[Stored data]
----
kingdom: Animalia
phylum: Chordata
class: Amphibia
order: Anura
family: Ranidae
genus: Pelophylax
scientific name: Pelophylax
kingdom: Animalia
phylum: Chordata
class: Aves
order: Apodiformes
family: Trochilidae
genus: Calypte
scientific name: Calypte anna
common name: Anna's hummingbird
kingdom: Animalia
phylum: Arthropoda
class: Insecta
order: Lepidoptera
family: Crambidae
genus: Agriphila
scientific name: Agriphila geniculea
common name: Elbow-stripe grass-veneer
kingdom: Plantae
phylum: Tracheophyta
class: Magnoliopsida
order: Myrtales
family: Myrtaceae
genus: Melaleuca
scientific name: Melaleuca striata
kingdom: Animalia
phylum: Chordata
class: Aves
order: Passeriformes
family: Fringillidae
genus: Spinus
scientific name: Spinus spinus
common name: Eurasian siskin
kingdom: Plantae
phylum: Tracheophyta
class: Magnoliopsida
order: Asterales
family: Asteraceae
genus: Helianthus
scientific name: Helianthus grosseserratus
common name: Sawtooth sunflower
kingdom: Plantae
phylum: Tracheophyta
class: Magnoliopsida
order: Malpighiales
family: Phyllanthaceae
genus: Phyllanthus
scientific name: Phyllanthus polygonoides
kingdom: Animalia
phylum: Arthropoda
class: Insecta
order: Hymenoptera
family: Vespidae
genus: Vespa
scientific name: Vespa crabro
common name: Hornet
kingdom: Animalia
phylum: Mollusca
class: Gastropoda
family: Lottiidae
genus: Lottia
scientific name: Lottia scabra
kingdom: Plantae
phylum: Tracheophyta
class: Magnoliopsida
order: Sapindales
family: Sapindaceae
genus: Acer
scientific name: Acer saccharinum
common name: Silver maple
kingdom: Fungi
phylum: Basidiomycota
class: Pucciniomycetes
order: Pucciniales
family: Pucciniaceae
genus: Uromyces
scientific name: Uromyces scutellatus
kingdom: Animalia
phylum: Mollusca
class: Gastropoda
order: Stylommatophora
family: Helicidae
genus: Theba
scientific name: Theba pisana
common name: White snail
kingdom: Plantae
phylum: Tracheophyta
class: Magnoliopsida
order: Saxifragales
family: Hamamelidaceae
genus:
----
Copy the items above verbatim, from the line containing "family: Trochilidae" through the line containing "family: Lottiidae", including both of those lines.

family: Trochilidae
genus: Calypte
scientific name: Calypte anna
common name: Anna's hummingbird
kingdom: Animalia
phylum: Arthropoda
class: Insecta
order: Lepidoptera
family: Crambidae
genus: Agriphila
scientific name: Agriphila geniculea
common name: Elbow-stripe grass-veneer
kingdom: Plantae
phylum: Tracheophyta
class: Magnoliopsida
order: Myrtales
family: Myrtaceae
genus: Melaleuca
scientific name: Melaleuca striata
kingdom: Animalia
phylum: Chordata
class: Aves
order: Passeriformes
family: Fringillidae
genus: Spinus
scientific name: Spinus spinus
common name: Eurasian siskin
kingdom: Plantae
phylum: Tracheophyta
class: Magnoliopsida
order: Asterales
family: Asteraceae
genus: Helianthus
scientific name: Helianthus grosseserratus
common name: Sawtooth sunflower
kingdom: Plantae
phylum: Tracheophyta
class: Magnoliopsida
order: Malpighiales
family: Phyllanthaceae
genus: Phyllanthus
scientific name: Phyllanthus polygonoides
kingdom: Animalia
phylum: Arthropoda
class: Insecta
order: Hymenoptera
family: Vespidae
genus: Vespa
scientific name: Vespa crabro
common name: Hornet
kingdom: Animalia
phylum: Mollusca
class: Gastropoda
family: Lottiidae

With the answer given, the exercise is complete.